The work is extraordinary. The life it gives you — inside the most remarkable households in the world, trusted with the daily sustenance of families who could have anything — is unlike any other career in food. But it will ask everything of you: your sleep, your stress tolerance, your ego, your need for recognition.
My teeth are short. I would do it again.
What cannot be copied
I am aware that competitors copy this website. The layout, the wording, the structure of our application form, the tone of our social content — I have seen all of it replicated, sometimes almost word for word. I take it as a compliment. Imitation is a form of acknowledgement, and I understand that.

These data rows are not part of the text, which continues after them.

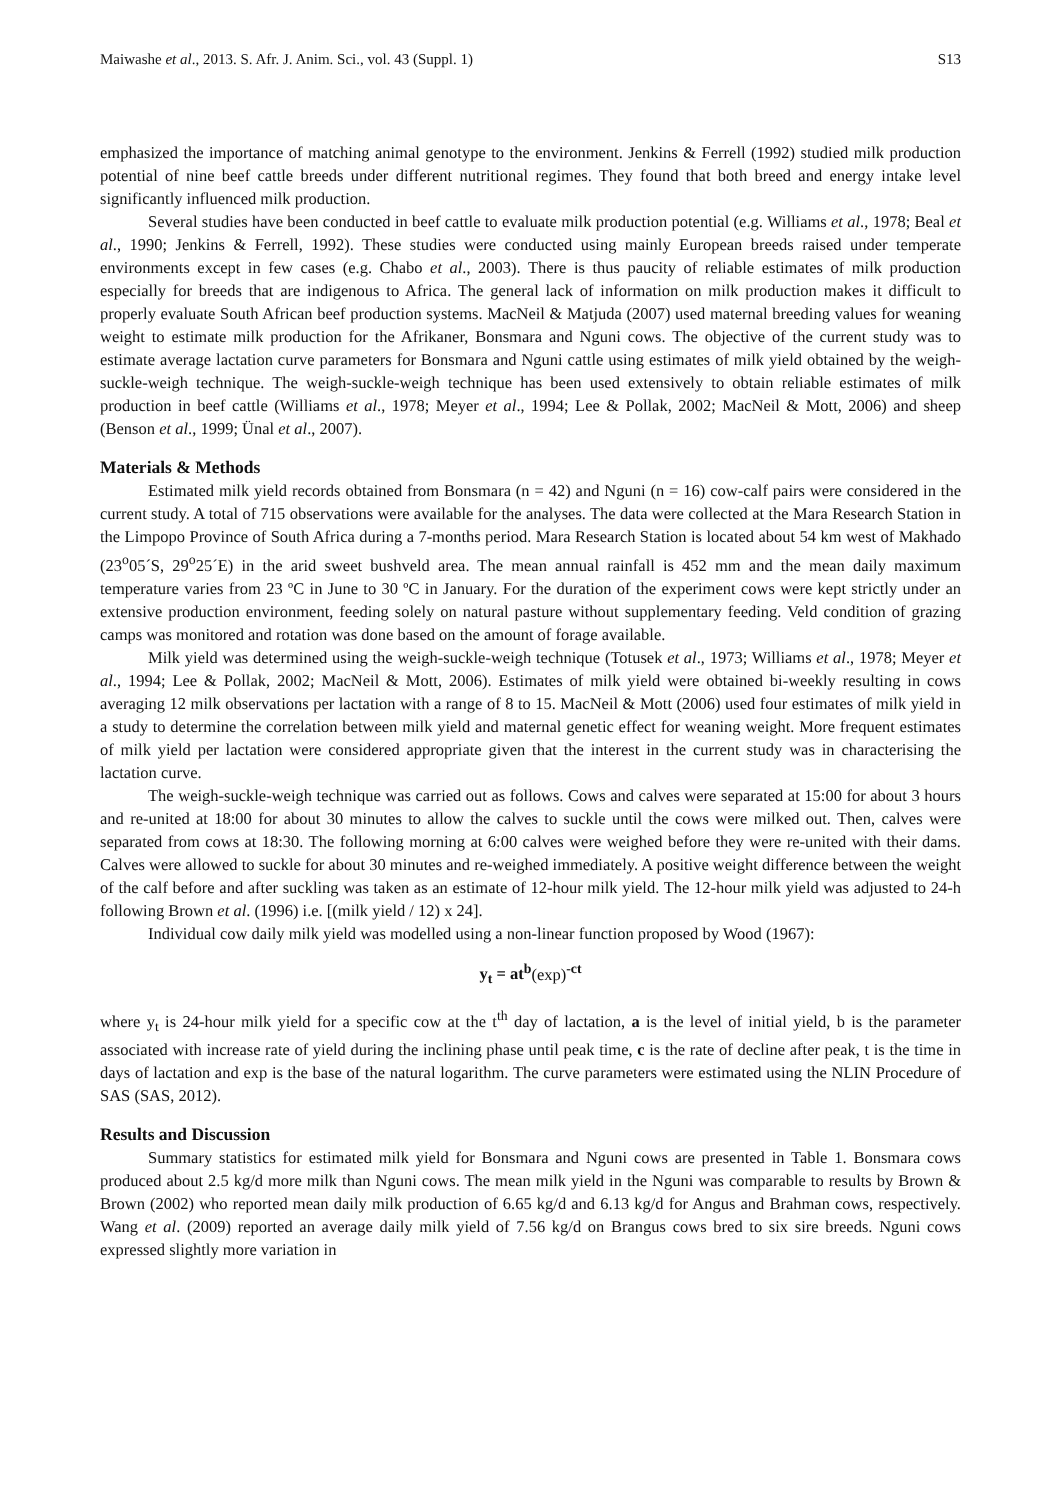Maiwashe et al., 2013. S. Afr. J. Anim. Sci., vol. 43 (Suppl. 1) S13
emphasized the importance of matching animal genotype to the environment. Jenkins & Ferrell (1992) studied milk production potential of nine beef cattle breeds under different nutritional regimes. They found that both breed and energy intake level significantly influenced milk production.
Several studies have been conducted in beef cattle to evaluate milk production potential (e.g. Williams et al., 1978; Beal et al., 1990; Jenkins & Ferrell, 1992). These studies were conducted using mainly European breeds raised under temperate environments except in few cases (e.g. Chabo et al., 2003). There is thus paucity of reliable estimates of milk production especially for breeds that are indigenous to Africa. The general lack of information on milk production makes it difficult to properly evaluate South African beef production systems. MacNeil & Matjuda (2007) used maternal breeding values for weaning weight to estimate milk production for the Afrikaner, Bonsmara and Nguni cows. The objective of the current study was to estimate average lactation curve parameters for Bonsmara and Nguni cattle using estimates of milk yield obtained by the weigh-suckle-weigh technique. The weigh-suckle-weigh technique has been used extensively to obtain reliable estimates of milk production in beef cattle (Williams et al., 1978; Meyer et al., 1994; Lee & Pollak, 2002; MacNeil & Mott, 2006) and sheep (Benson et al., 1999; Ünal et al., 2007).
Materials & Methods
Estimated milk yield records obtained from Bonsmara (n = 42) and Nguni (n = 16) cow-calf pairs were considered in the current study. A total of 715 observations were available for the analyses. The data were collected at the Mara Research Station in the Limpopo Province of South Africa during a 7-months period. Mara Research Station is located about 54 km west of Makhado (23<sup>o</sup>05´S, 29<sup>o</sup>25´E) in the arid sweet bushveld area. The mean annual rainfall is 452 mm and the mean daily maximum temperature varies from 23 ºC in June to 30 ºC in January. For the duration of the experiment cows were kept strictly under an extensive production environment, feeding solely on natural pasture without supplementary feeding. Veld condition of grazing camps was monitored and rotation was done based on the amount of forage available.
Milk yield was determined using the weigh-suckle-weigh technique (Totusek et al., 1973; Williams et al., 1978; Meyer et al., 1994; Lee & Pollak, 2002; MacNeil & Mott, 2006). Estimates of milk yield were obtained bi-weekly resulting in cows averaging 12 milk observations per lactation with a range of 8 to 15. MacNeil & Mott (2006) used four estimates of milk yield in a study to determine the correlation between milk yield and maternal genetic effect for weaning weight. More frequent estimates of milk yield per lactation were considered appropriate given that the interest in the current study was in characterising the lactation curve.
The weigh-suckle-weigh technique was carried out as follows. Cows and calves were separated at 15:00 for about 3 hours and re-united at 18:00 for about 30 minutes to allow the calves to suckle until the cows were milked out. Then, calves were separated from cows at 18:30. The following morning at 6:00 calves were weighed before they were re-united with their dams. Calves were allowed to suckle for about 30 minutes and re-weighed immediately. A positive weight difference between the weight of the calf before and after suckling was taken as an estimate of 12-hour milk yield. The 12-hour milk yield was adjusted to 24-h following Brown et al. (1996) i.e. [(milk yield / 12) x 24].
Individual cow daily milk yield was modelled using a non-linear function proposed by Wood (1967):
y<sub>t</sub> = at<sup>b</sup>(exp)<sup>-ct</sup>
where y<sub>t</sub> is 24-hour milk yield for a specific cow at the t<sup>th</sup> day of lactation, a is the level of initial yield, b is the parameter associated with increase rate of yield during the inclining phase until peak time, c is the rate of decline after peak, t is the time in days of lactation and exp is the base of the natural logarithm. The curve parameters were estimated using the NLIN Procedure of SAS (SAS, 2012).
Results and Discussion
Summary statistics for estimated milk yield for Bonsmara and Nguni cows are presented in Table 1. Bonsmara cows produced about 2.5 kg/d more milk than Nguni cows. The mean milk yield in the Nguni was comparable to results by Brown & Brown (2002) who reported mean daily milk production of 6.65 kg/d and 6.13 kg/d for Angus and Brahman cows, respectively. Wang et al. (2009) reported an average daily milk yield of 7.56 kg/d on Brangus cows bred to six sire breeds. Nguni cows expressed slightly more variation in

But here is what they will never copy.
They will not copy the years I spent in three-Michelin-star kitchens, where the margin for imperfection was zero and the standard was reset every single day. They will not copy the nearly decade I spent cooking privately for one of the most successful businessmen in European history, learning what genuine service at that level actually demands. They will not copy the relationships I have built over years with the chefs we represent — conversations, trust, and understanding that accumulates over hundreds of hours and cannot be manufactured overnight. They will not copy the fact that when I assess a chef for placement, I am not reading a CV against a checklist. I am drawing on 25 years of having done the job myself, at the highest level it can be done.
My story is not a marketing asset. It is a professional history — and it is not transferable. Hundreds of thousands of hours in kitchens, on yachts, in private residences across the world, in the service of families who trusted me completely. That is what Montclair Chef is built on. You cannot replicate it by copying a webpage.
What you get from Montclair Chef is not a placement service that looks the part. It is someone who has lived this profession from the inside, who is genuinely passionate about the standard, and who will work harder than anyone else in this industry — for the chefs we represent, for the families we serve, and for the integrity of every placement we make. That has always been true. It will always be true. And it is entirely ours.